A 3D Mathematical Model of Cathodic Protection for Buried Pipelines with Non-Uniform Soil Properties
The reduction of oxygen is the primary cathodic reaction in the corrosion of steel pipelines. Oxygen is also important for the formation of protective films on the metal surfaces. Therefore, the factors that influence the supply of oxygen to the external surface of the pipeline are critical in determining the corrosion behavior. Oxygen transport is a strong function of the moisture level in the soil, and is faster at low moisture fractions . The moisture content, and hence oxygen transport, varies with the local terrain, the depth of the water table, and climatic factors. The reactivity of the soil also influences the local oxygen content .
The corrosivity of the soil is frequently associated with its conductivity, with more conductive soils classified as more corrosive . The electrical conductivity of the soil tends to increase with increasing moisture content, as does the transport of potentially aggressive solutes to the pipe surface. However, the direct connection to increased corrosion is unclear as multiple factors appear to be important . For example, corrosion rates for soils with moisture contents of 60-65% of saturation have been observed to be higher than those in water-saturated soil [2,5].

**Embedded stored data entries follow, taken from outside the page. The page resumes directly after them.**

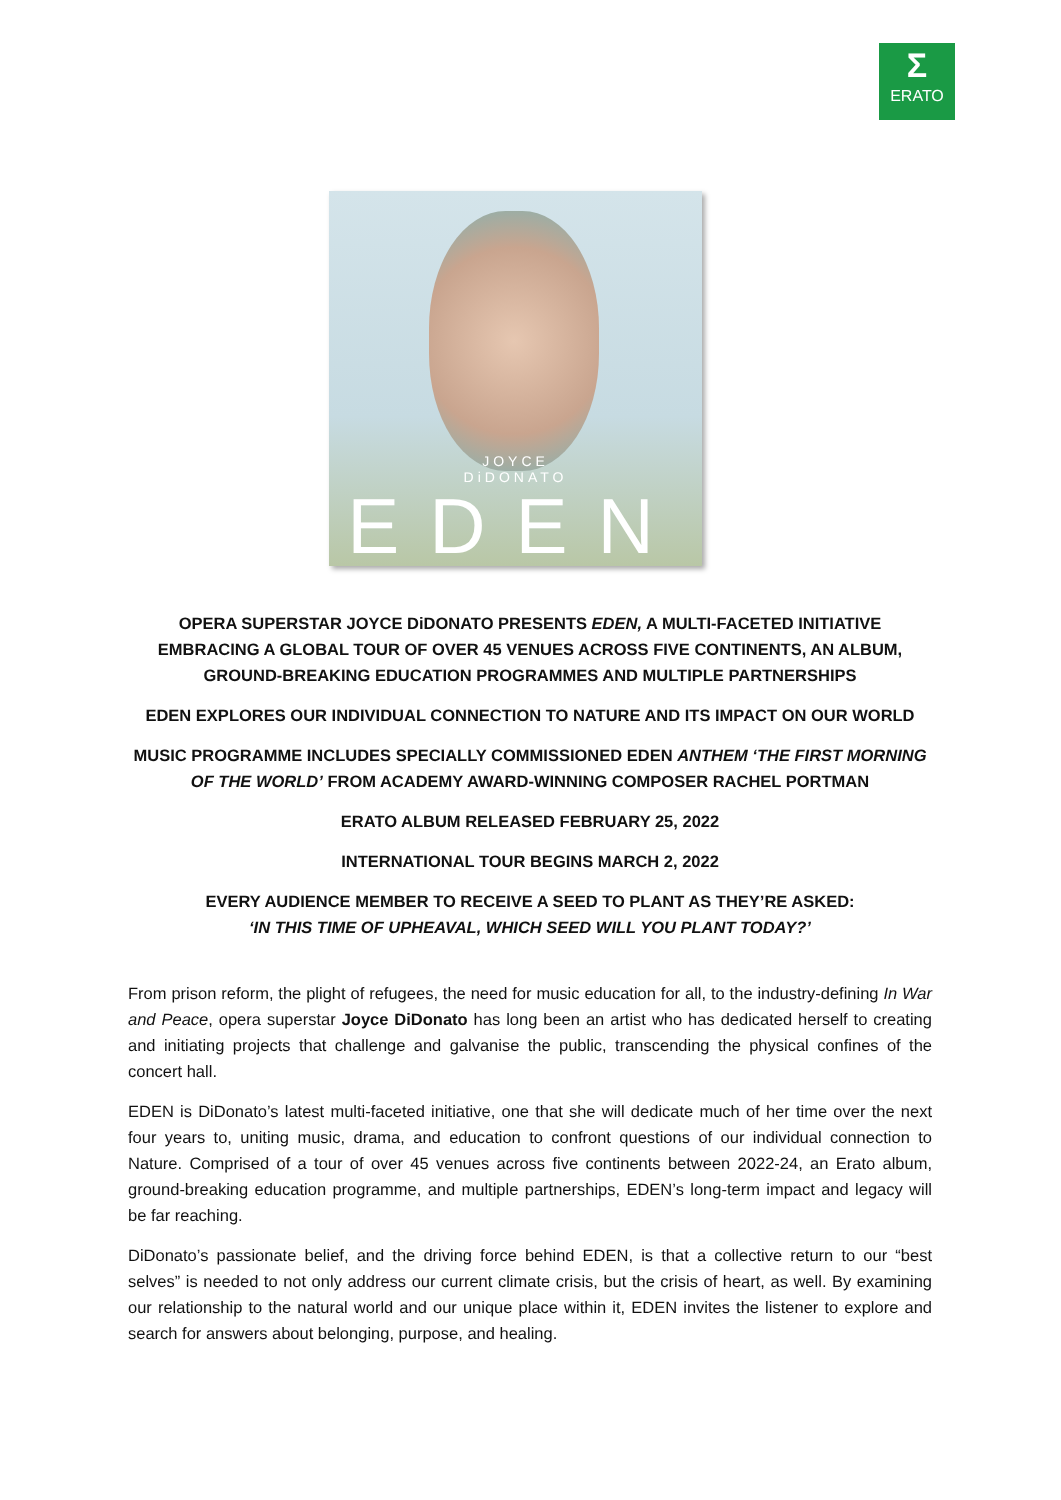Σ
ERATO
JOYCE
DiDONATO
EDEN
OPERA SUPERSTAR JOYCE DiDONATO PRESENTS EDEN, A MULTI-FACETED INITIATIVE EMBRACING A GLOBAL TOUR OF OVER 45 VENUES ACROSS FIVE CONTINENTS, AN ALBUM, GROUND-BREAKING EDUCATION PROGRAMMES AND MULTIPLE PARTNERSHIPS
EDEN EXPLORES OUR INDIVIDUAL CONNECTION TO NATURE AND ITS IMPACT ON OUR WORLD
MUSIC PROGRAMME INCLUDES SPECIALLY COMMISSIONED EDEN ANTHEM ‘THE FIRST MORNING OF THE WORLD’ FROM ACADEMY AWARD-WINNING COMPOSER RACHEL PORTMAN
ERATO ALBUM RELEASED FEBRUARY 25, 2022
INTERNATIONAL TOUR BEGINS MARCH 2, 2022
EVERY AUDIENCE MEMBER TO RECEIVE A SEED TO PLANT AS THEY’RE ASKED:
‘IN THIS TIME OF UPHEAVAL, WHICH SEED WILL YOU PLANT TODAY?’
From prison reform, the plight of refugees, the need for music education for all, to the industry-defining In War and Peace, opera superstar Joyce DiDonato has long been an artist who has dedicated herself to creating and initiating projects that challenge and galvanise the public, transcending the physical confines of the concert hall.
EDEN is DiDonato’s latest multi-faceted initiative, one that she will dedicate much of her time over the next four years to, uniting music, drama, and education to confront questions of our individual connection to Nature. Comprised of a tour of over 45 venues across five continents between 2022-24, an Erato album, ground-breaking education programme, and multiple partnerships, EDEN’s long-term impact and legacy will be far reaching.
DiDonato’s passionate belief, and the driving force behind EDEN, is that a collective return to our “best selves” is needed to not only address our current climate crisis, but the crisis of heart, as well. By examining our relationship to the natural world and our unique place within it, EDEN invites the listener to explore and search for answers about belonging, purpose, and healing.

The present study uses a three-dimensional finite volume mathematical model to simulate the cathodic protection of buried pipelines. The multidimensional nature of the model enables simulation of non-uniformities in the soil due, for example, to the water table or the presence of different soil types. The influence of other factors such as the geometry, location and properties of the anode bed can readily be determined. The model also permits calculation of variations along the length of the pipe and across the cross-section of the pipe, both of which are important. It includes oxygen transport and the consumption of oxygen in reactive soils. The oxygen transport and potential field calculations are appropriately coupled. Both coated and bare pipes are considered.
Example results are shown here for a 100m length of pipe protected by a single anode with an active surface area of 0.1 m2. Figure 1 shows the solution potential at the surface of the pipe at a low oxygen transport rate, where variations along the length and circumference of the pipe are evident. The difference in the oxygen profile due to a reactive soil is shown in Figure 2. Simulations such as these enhance our understanding and ability to design effective cathodic protection systems for buried pipelines.